*EXERCISE:* Find the line holding "[315,62,359,72] AGM- -> (217, 72) none" in the entries below. Give it again exactly, along with every line after it up to and including the line holding "[442,551,459,558] on -> (861, 588) none".

*RAW DATA:*
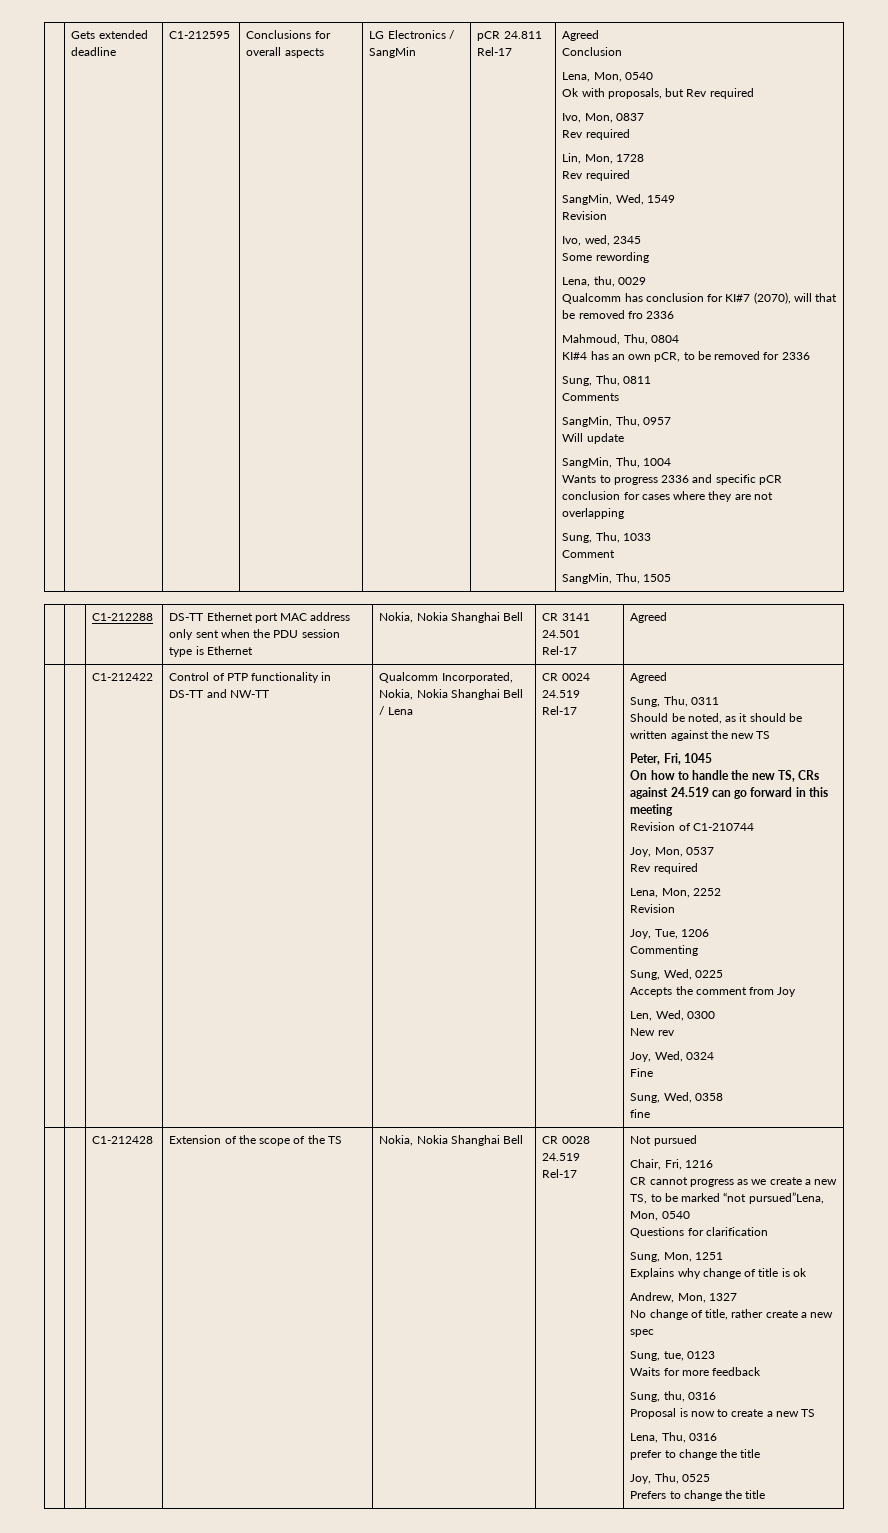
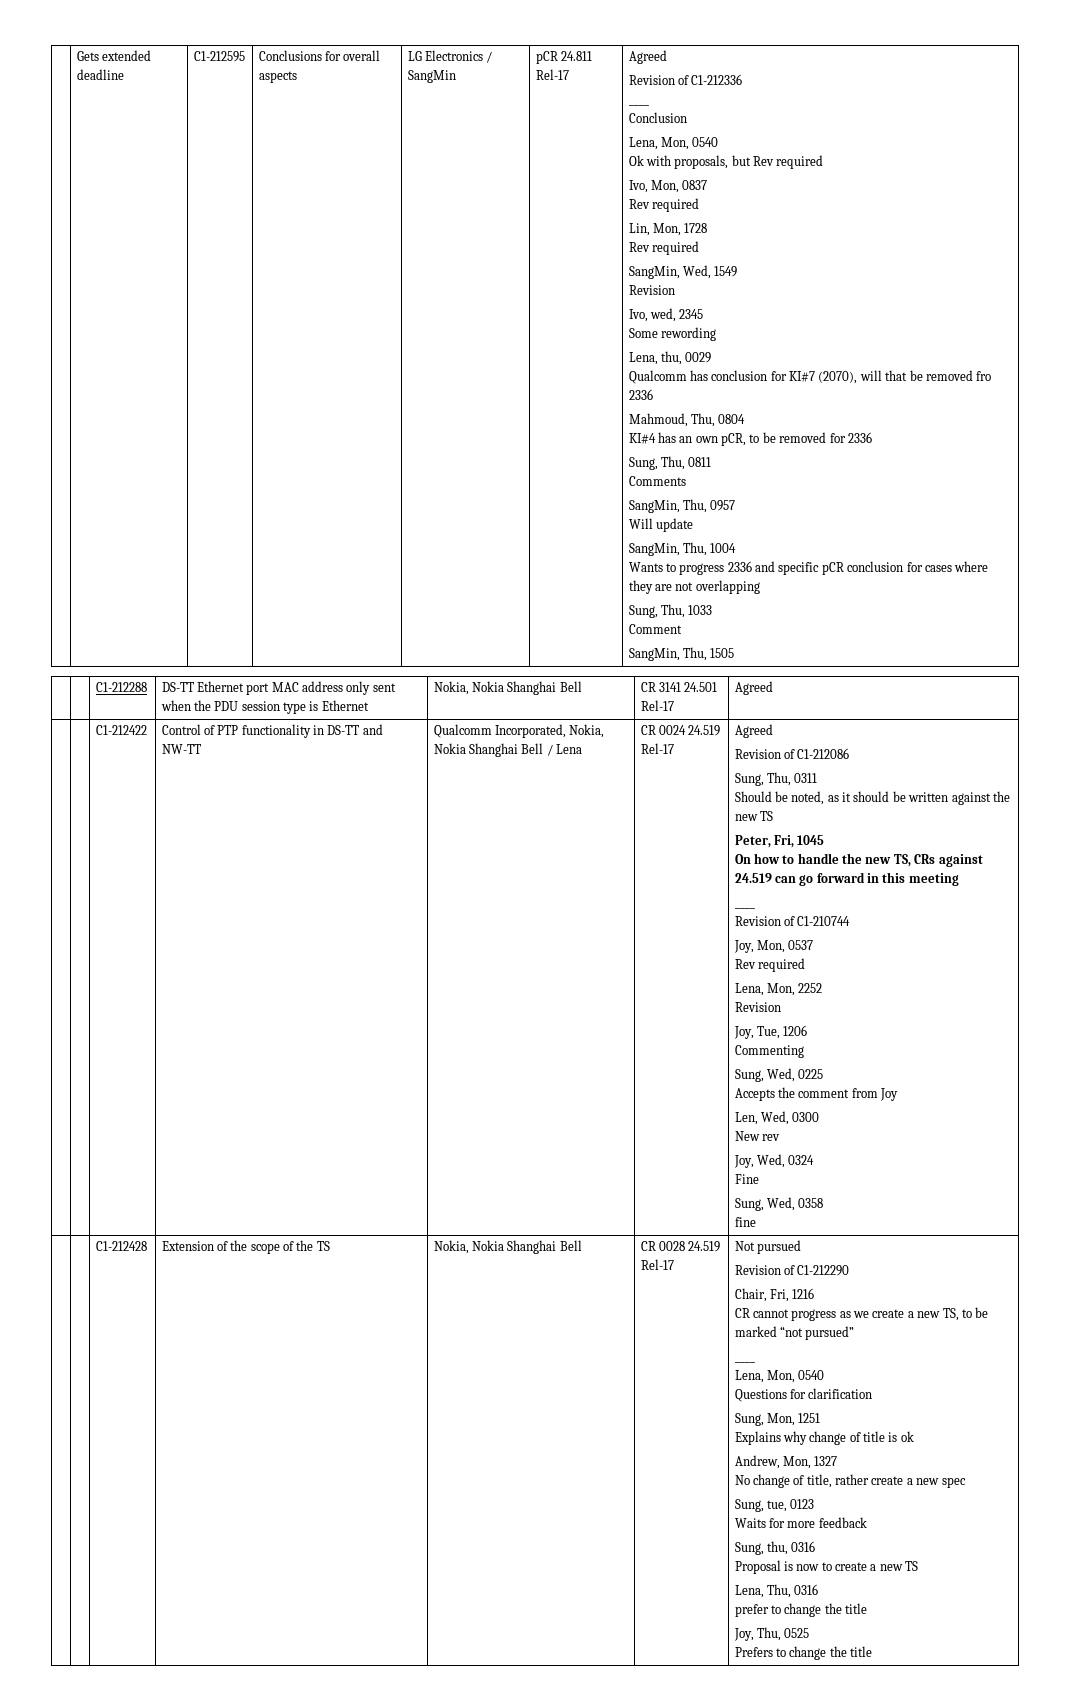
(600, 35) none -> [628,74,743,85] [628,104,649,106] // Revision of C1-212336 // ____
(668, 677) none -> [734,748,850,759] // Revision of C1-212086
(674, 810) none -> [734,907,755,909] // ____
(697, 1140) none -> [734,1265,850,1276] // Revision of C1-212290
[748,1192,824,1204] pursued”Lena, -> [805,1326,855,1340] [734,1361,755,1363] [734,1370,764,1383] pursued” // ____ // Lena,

* * *

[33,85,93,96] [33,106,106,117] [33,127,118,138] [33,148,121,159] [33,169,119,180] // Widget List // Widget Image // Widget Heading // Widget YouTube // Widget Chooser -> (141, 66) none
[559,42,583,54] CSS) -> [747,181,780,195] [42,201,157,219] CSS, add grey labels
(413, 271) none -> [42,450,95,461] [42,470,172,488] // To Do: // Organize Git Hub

---

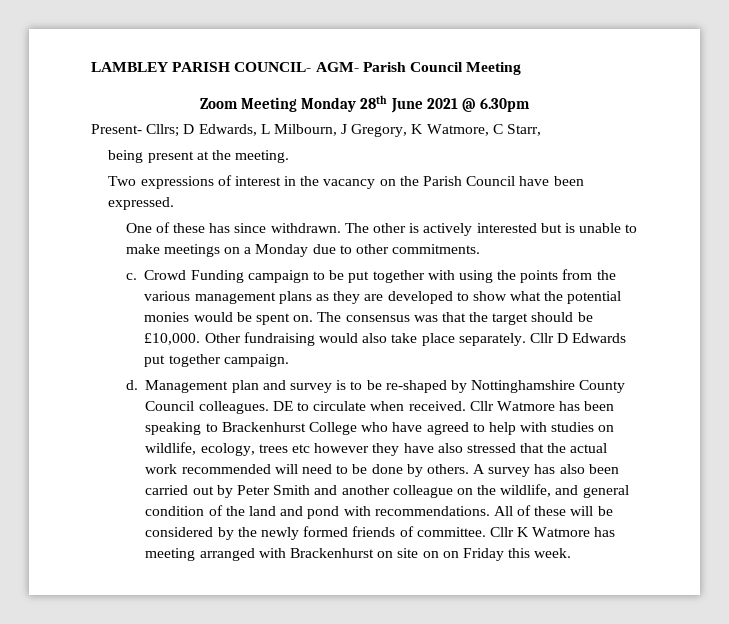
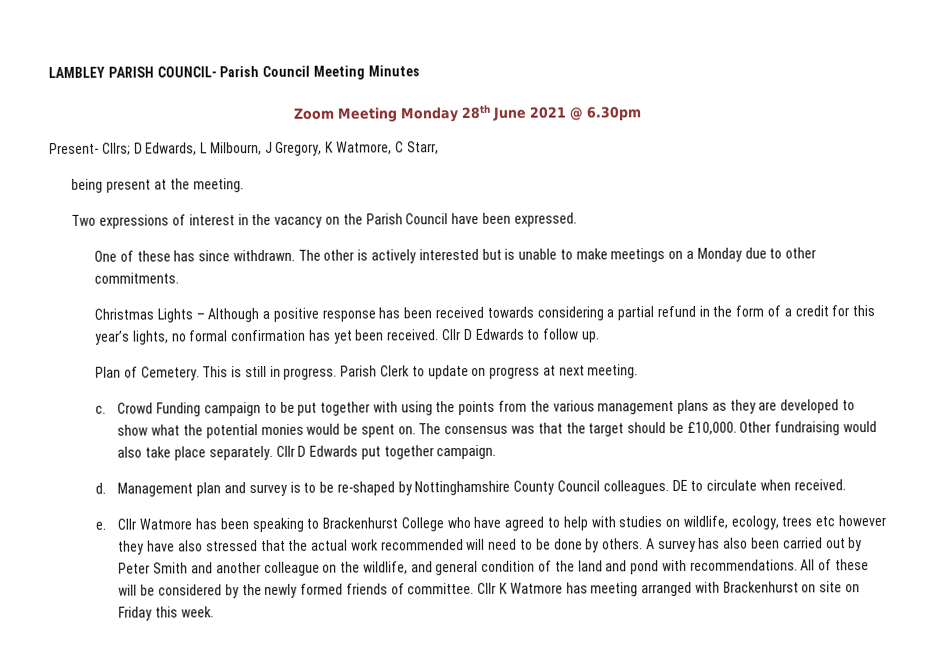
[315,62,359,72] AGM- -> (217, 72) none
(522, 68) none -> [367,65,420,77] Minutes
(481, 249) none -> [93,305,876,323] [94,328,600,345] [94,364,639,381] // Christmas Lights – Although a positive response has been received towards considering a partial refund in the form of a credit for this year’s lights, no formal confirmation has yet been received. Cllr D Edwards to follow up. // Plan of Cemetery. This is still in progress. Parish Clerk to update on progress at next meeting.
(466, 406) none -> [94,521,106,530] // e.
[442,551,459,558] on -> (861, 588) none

*FINISHED TASK:*
[315,62,359,72] AGM- -> (217, 72) none
(522, 68) none -> [367,65,420,77] Minutes
(481, 249) none -> [93,305,876,323] [94,328,600,345] [94,364,639,381] // Christmas Lights – Although a positive response has been received towards considering a partial refund in the form of a credit for this year’s lights, no formal confirmation has yet been received. Cllr D Edwards to follow up. // Plan of Cemetery. This is still in progress. Parish Clerk to update on progress at next meeting.
(466, 406) none -> [94,521,106,530] // e.
[442,551,459,558] on -> (861, 588) none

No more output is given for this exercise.